Finding solace with support

A nightmare ended the day Micki Hall’s daughter landed in jail.
No more frantic drives, searching and hoping her child was safe. No more wondering if her daughter’s friends, all criminals, were exposing her to AIDS or hepatitis. No more anticipation of the dreaded phone call that her child was dead.
Although it seemed strange to feel grateful for incarceration, Hall knew it was the lesser of evils. The greater evil was the methamphetamine addiction that had invaded her daughter’s life.
Hall, of Spirit Lake, found solace in her lowest moments. First, her daughter went to jail; then, her father died.
Soon after, Hall discovered a support group begun by another stressed mother, Judy Reid of Post Falls.
Last year, Reid started a local branch of the national organization Mothers Against Methamphetamines, or MAMa, to cope with her son’s addiction.
But to keep efforts and donations focused locally, Reid abandoned the MAMa name and created the Inland Empire Meth Alliance. Members have come from as far as Orofino and Priest Lake, Idaho, and Newport, Wash., to attend the bimonthly meetings in Post Falls.
Besides easing guilt and sharing burdens, the group works to help families and friends get their addicted loved ones into recovery.
“If it weren’t for the group, I don’t know where my head would be,” Hall said.
Even though her daughter was safely behind bars, Hall still faced uncertainties.
From rehabilitation, her daughter asked for help in buying stamps. Savvy group members advised Hall to refuse to do that and to send self-addressed, stamped envelopes instead so her daughter would write her and not her drug-involved friends.
Hall said she never would have thought of that herself.
In addition to supporting one another, group members share a goal of educating the community about the horrors of meth.
Through her outreach efforts, Hall learned she’s not alone.
“There are so many people who have a relative on this drug,” she said. “We tell them to come to the meetings and we can help. If they’d take that first step, they’d never stop coming.”
Families of addicts open up to Hall, and she responds with what she needed to hear: “It’s not your fault.”
Hall’s daughter received four months of jail time and 11 months of rehab after her sentencing for misdemeanor offenses.
Now, Hall encourages other families to do as she did: Ask the courts for as much time in rehab as possible.
Hall says the support group also helps families learn to recognize their “enabling” behavior.
“I was totally enabling,” she said. “I didn’t understand what meth is. I thought I could help her.”
Hall now recognizes that simple things that a mother might do for a 19-year-old child really were actions that prolonged and enabled her daughter’s 2 1/2-year addiction.
Hall provided a place to stay and money. Even buying diapers for a grandchild can “enable” if the parent is an addict, Hall said. The addict likely will return an unopened package of diapers to the store and use the cash for drugs.
Inland Empire Meth Alliance founder Reid wants the world to know that meth addicts are not just losers, robbers and thieves. They also are somebody’s children, like her own son.
He was a handsome 200-pound young man before meth brought on two strokes and a heart attack and diminished him to 140 pounds.
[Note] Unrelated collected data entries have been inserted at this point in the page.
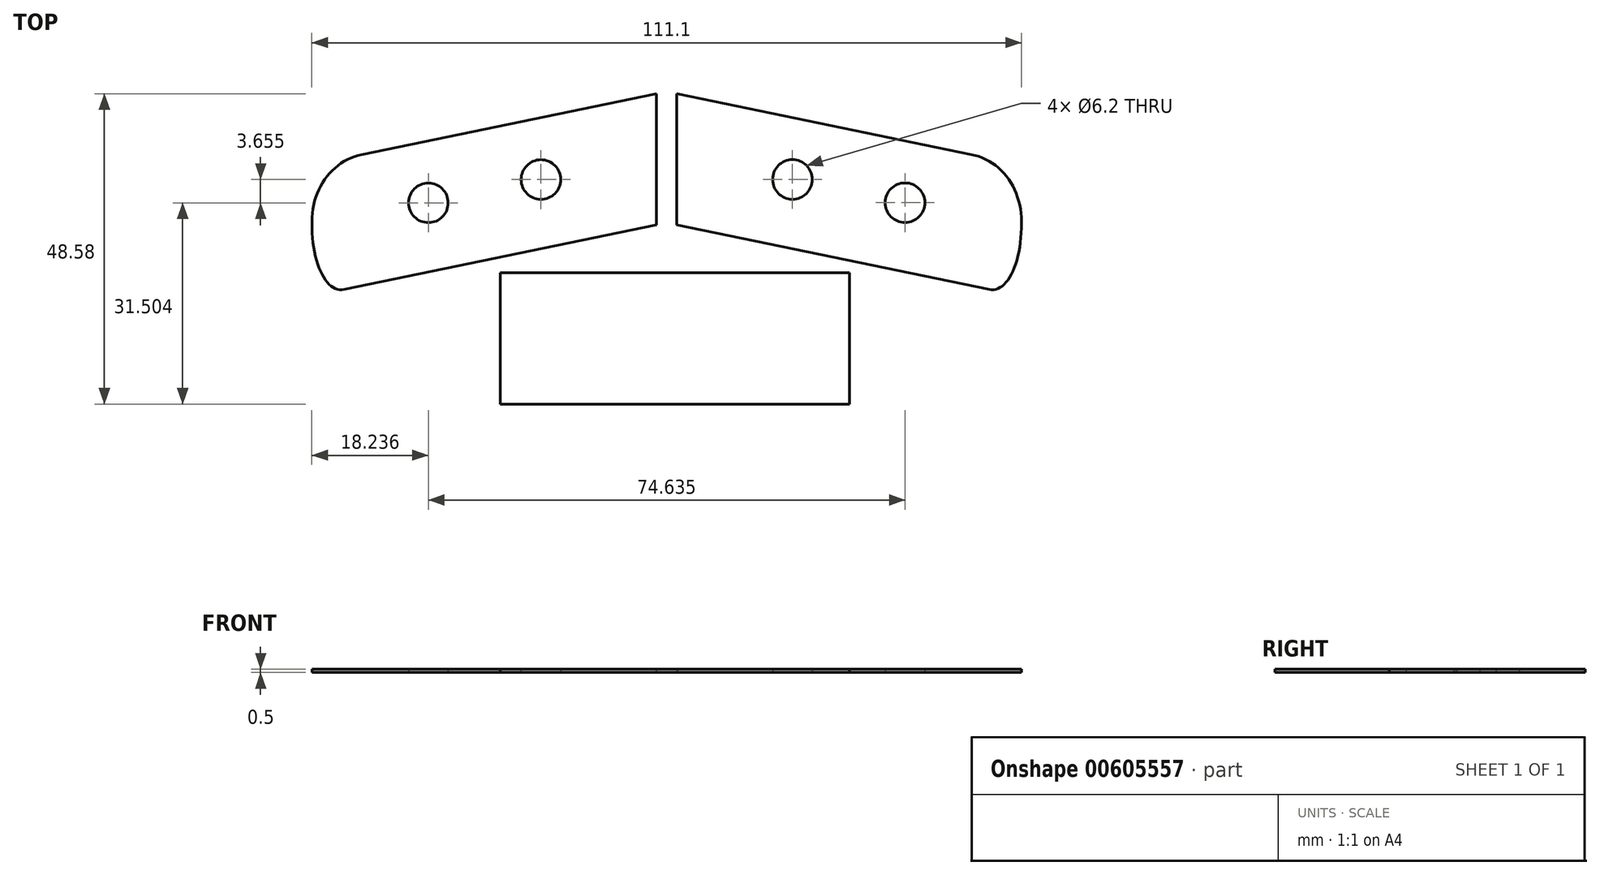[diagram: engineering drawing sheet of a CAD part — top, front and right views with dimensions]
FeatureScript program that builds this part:
annotation { "Feature Type Name" : "Feature", "Feature Type Description" : "" }
export const myFeature = defineFeature(function(context is Context, id is Id, definition is map)
    precondition{}
    {
        {
            var Q0;
            Q0=qCreatedBy(makeId("Top.planeOp"),FACE);
            var sketch = newSketch(context, id + "F0", { "sketchPlane" : qUnion([Q0])});
            skLineSegment(sketch, "E0.0", {"start": v(-43.66, 1.52) * mm, "end": v(-43.66, 22.05) * mm});
            skLineSegment(sketch, "E0.1", {"start": v(-43.66, 1.52) * mm, "end": v(11, 1.52) * mm});
            skLineSegment(sketch, "E0.2", {"start": v(-43.66, 22.05) * mm, "end": v(11, 22.05) * mm});
            skLineSegment(sketch, "E0.3", {"start": v(11, 22.05) * mm, "end": v(11, 1.52) * mm});
            skLineSegment(sketch, "E1.0", {"start": v(-16, 50.1) * mm, "end": v(-16, 29.57) * mm});
            skLineSegment(sketch, "E1.1", {"start": v(32.93, 19.46) * mm, "end": v(-16, 29.57) * mm});
            skLineSegment(sketch, "E1.2", {"start": v(30.16, 40.58) * mm, "end": v(-15.93, 50.1) * mm});
            skCircle(sketch, "E1.3", {"center": v(2.1, 36.68) * mm, "radius": 3.1 * mm});
            skCircle(sketch, "E1.4", {"center": v(19.72, 33.04) * mm, "radius": 3.1 * mm});
            skEllipticalArc(sketch, "E1.5", {});
            skEllipticalArc(sketch, "E1.6", {});
            skLineSegment(sketch, "E1.7", {"start": v(37.95, 30.13) * mm, "end": v(37.95, 29.84) * mm});
            skLineSegment(sketch, "E2.0", {"start": v(-16, 50.1) * mm, "end": v(-15.93, 50.1) * mm});
            skLineSegment(sketch, "E3.0", {"start": v(-19.2, 29.55) * mm, "end": v(-19.2, 50.08) * mm});
            skLineSegment(sketch, "E3.1", {"start": v(-68.12, 19.45) * mm, "end": v(-19.2, 29.55) * mm});
            skCircle(sketch, "E3.2", {"center": v(-54.91, 33.02) * mm, "radius": 3.1 * mm});
            skCircle(sketch, "E3.3", {"center": v(-37.29, 36.66) * mm, "radius": 3.1 * mm});
            skLineSegment(sketch, "E3.4", {"start": v(-65.36, 40.57) * mm, "end": v(-19.27, 50.09) * mm});
            skLineSegment(sketch, "E3.5", {"start": v(-19.27, 50.09) * mm, "end": v(-19.2, 50.08) * mm});
            skEllipticalArc(sketch, "E3.6", {});
            skEllipticalArc(sketch, "E3.7", {});
            skLineSegment(sketch, "E3.8", {"start": v(-73.15, 30.11) * mm, "end": v(-73.15, 29.83) * mm});
            const initialGuessF0  = {"E1.5": [0.03292744071812428, 0.030879444010317995, -0.04895262450957913, 0.9988011015981232, 0.011474428753066477, 0.005, 3.0295878582004208, 4.600384184987563], "E1.6": [0.02790194554591465, 0.029633939155095018, 0.2022282773088944, 0.9793384113046302, 0.011180339887498943, 0.01, 4.939281783143953, 0], "E3.6": [-0.06309490990535518, 0.029619057740934936, -0.20222827730889414, 0.9793384113046303, 0.011180339887498943, 0.01, 0, 1.343903524035634], "E3.7": [-0.06812040507756481, 0.030864562596157767, -0.048952624509578754, -0.9988011015981231, 0.01147442875306648, 0.005, 4.8243937757811715, 0.11200479537014071]};
            skSetInitialGuess(sketch, initialGuessF0);
            skSolve(sketch);
        }
        {
            var Q0;
            Q0 = qSketchRegion(id + "F0", true);
            extrude(context, id + "F1", {"entities" : qUnion([Q0]), "depth" : .5 * mm, "offsetDistance" : 25 * mm});
        }
    });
He is in recovery today – but not before teaching his mother some lessons in “tough love.”
When her son hit what Reid calls the “final stages” – when the addict either will get treatment or die – she didn’t see him for four months. She made the painful decision to stay away until he agreed to treatment.
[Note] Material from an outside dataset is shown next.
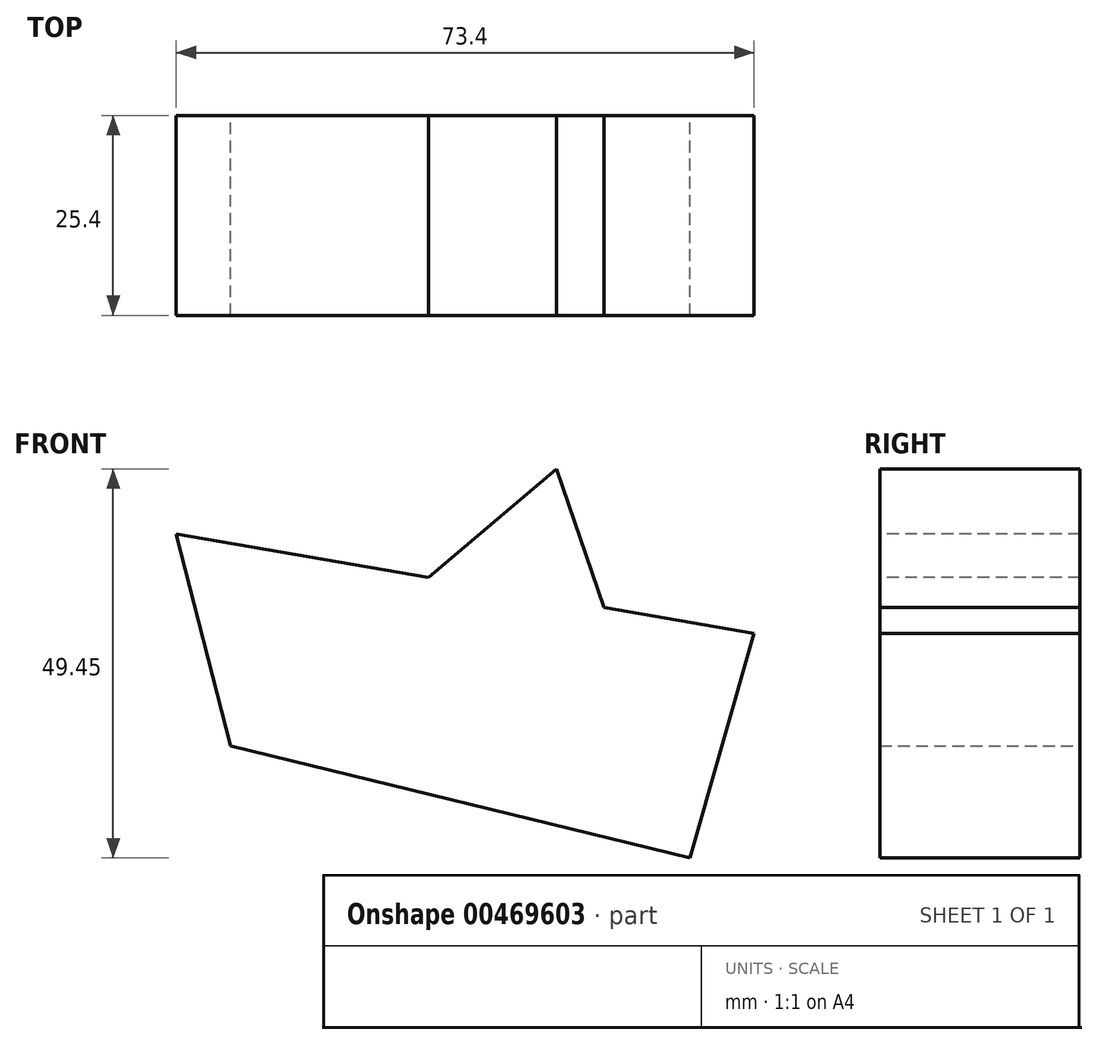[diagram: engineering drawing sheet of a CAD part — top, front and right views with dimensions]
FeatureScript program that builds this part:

She heard his voice on her answering machine, begging and crying for money. Each day, her thoughts were preoccupied with whether he was alive or dead.
Reid said she started the group to support others when she needed support herself.
“You can’t go through it alone,” she said. “You have to put yourself back together for the day they become clean.”
Her group, now with about 18 members, is nonprofit, nondenominational and faith-based.
Reid offers encouragement to families and shares wisdom about how to keep addicted children from stealing from them or destroying their homes.
The group has found unexpected success. Although outlooks often are reported as grim for meth addicts, many group members report that their children have cleaned up their acts.
Reid’s son is another success story.
He has been clean for 15 months. He has made amends and good choices despite lingering physical effects from his addiction, Reid said.
Yet, with meth as her son’s drug of choice, she cannot completely relax about the possibility of relapse. She spreads the word about meth’s high addiction rate and low recovery rate whenever she can.
“If anyone says, ‘Put up a booth or put out a flier,’ I’ll be there,” she said.
It has been more than a year since Hall joined Reid’s group. Her daughter has remained “clean” throughout that time. She found employment with the Salvation Army rehab facility that treated her, and her mother found a new goal.
Hall gauges how her daughter is progressing compared with other addicts, but her focus at support group meetings is on the other members.
She tells them that recovery is possible. She urges parents to keep fighting for their children and to never give up.
“I want to help others,” Hall said. “You feel like you’re in hell and like there’s no way out. But there is hope and there is help.”